Le poisson pourrait réduire les risques de cancer du sein

Le poisson pourrait réduire les risques de cancer du sein

Les femmes qui mangent du poisson régulièrement pourraient réduire leurs risques de cancer du sein. Apparemment, les huiles oméga-3 présentes dans les poissons gras des grands fonds contribuent à abaisser les taux d’estradiol. une hormone qui favorise le développement du cancer. D’ailleurs, à elle seule, cette huile semble ralentir la croissance de la tumeur, signalent des chercheurs de l’université Rutgers dans le Journal of Internai Medicine.
De plus, une étude statistique préliminaire dont les résultats ont été publiés dans Nutrition and Cancer a permis d’établir un lien entre la consommation de poisson et des taux de cancer du sein plus faibles. Ainsi, les scientifiques de deux instituts canadiens de recherche sur le cancer ont réalisé une étude sur les habitudes alimentaires des habitants de 32 pays, dont les États-Unis, afin de mieux connaître les effets de notre consommation de graisses sur les risques de cancer du sein. Ils ont examiné dans chacun de ces pays la consommation quotidienne moyenne de graisses d’origine animale, de viande, de céréales, de lait, de sucre, d’huile d’origine animale, d’huiles de toutes sortes, de poisson, de café, de thé. de cacao et de
riboflavine (une vitamine du complexe B). Ils ont ensuite comparé ces régimes alimentaires avec les taux de cancer du sein observés sur ces mêmes populations. Ils ont alors approuvé ce que diverses autres études avaient permis d’établir, à savoir que les taux de cancer augmentent lorsque les femmes consomment plus de graisses, plus particulièrement de graisses animales.

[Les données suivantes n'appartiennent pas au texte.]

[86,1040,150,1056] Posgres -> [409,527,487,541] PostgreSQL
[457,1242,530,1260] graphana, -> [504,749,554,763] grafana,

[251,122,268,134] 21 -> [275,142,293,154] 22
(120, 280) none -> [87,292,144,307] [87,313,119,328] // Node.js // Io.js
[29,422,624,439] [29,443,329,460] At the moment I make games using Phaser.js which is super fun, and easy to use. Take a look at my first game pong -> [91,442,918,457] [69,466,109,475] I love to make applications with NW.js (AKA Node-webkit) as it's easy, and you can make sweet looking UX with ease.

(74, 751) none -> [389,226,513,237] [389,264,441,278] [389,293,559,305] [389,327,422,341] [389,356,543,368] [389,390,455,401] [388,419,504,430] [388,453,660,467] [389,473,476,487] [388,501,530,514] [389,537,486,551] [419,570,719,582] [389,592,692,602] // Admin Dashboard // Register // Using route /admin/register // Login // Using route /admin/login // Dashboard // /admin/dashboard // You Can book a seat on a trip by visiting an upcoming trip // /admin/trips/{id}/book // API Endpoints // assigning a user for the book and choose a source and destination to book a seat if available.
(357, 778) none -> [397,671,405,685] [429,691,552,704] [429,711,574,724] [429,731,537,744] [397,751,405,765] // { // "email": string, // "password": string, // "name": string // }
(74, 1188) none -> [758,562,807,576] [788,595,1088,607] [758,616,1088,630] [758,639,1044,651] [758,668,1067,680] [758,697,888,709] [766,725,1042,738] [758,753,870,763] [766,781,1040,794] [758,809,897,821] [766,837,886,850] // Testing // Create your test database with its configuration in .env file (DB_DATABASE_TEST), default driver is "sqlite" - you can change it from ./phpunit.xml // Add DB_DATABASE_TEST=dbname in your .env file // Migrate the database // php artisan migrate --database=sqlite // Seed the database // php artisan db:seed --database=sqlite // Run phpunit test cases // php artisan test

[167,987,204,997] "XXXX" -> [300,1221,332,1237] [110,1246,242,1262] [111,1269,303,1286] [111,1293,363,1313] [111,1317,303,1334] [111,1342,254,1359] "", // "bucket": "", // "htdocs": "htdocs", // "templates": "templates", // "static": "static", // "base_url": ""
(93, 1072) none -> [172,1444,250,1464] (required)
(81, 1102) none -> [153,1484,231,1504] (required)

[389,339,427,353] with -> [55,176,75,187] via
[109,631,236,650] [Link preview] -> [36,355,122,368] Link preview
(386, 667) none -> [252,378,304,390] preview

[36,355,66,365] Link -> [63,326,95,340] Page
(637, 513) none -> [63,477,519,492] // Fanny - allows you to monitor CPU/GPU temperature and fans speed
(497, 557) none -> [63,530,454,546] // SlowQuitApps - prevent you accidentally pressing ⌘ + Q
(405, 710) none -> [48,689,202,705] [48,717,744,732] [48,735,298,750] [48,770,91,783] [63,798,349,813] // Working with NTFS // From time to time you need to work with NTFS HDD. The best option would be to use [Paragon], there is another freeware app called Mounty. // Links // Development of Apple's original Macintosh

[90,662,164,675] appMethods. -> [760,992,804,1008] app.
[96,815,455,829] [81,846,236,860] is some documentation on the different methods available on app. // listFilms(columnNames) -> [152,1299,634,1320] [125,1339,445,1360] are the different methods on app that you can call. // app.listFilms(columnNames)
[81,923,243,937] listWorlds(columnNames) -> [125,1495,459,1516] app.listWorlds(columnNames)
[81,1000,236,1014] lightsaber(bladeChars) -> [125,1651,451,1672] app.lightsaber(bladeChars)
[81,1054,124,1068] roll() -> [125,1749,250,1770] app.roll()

Cette étude indiquait cependant que, dans les pays où la consommation de poisson était élevée, les taux de cancer du sein étaient moins élevés. « L’observation selon laquelle le pourcentage de calories provenant du poisson est inversement proportionnel au risque de cancer du sein suggère que le poisson joue un rôle protecteur », dit le rapport relatif à cette dernière étude.
Les scientifiques émettent donc l’hypothèse que cette protection contre le cancer du sein pourrait être due aux acides gras oméga-3 fortement polyinsaturés, présents dans de nombreux poissons de grands fonds.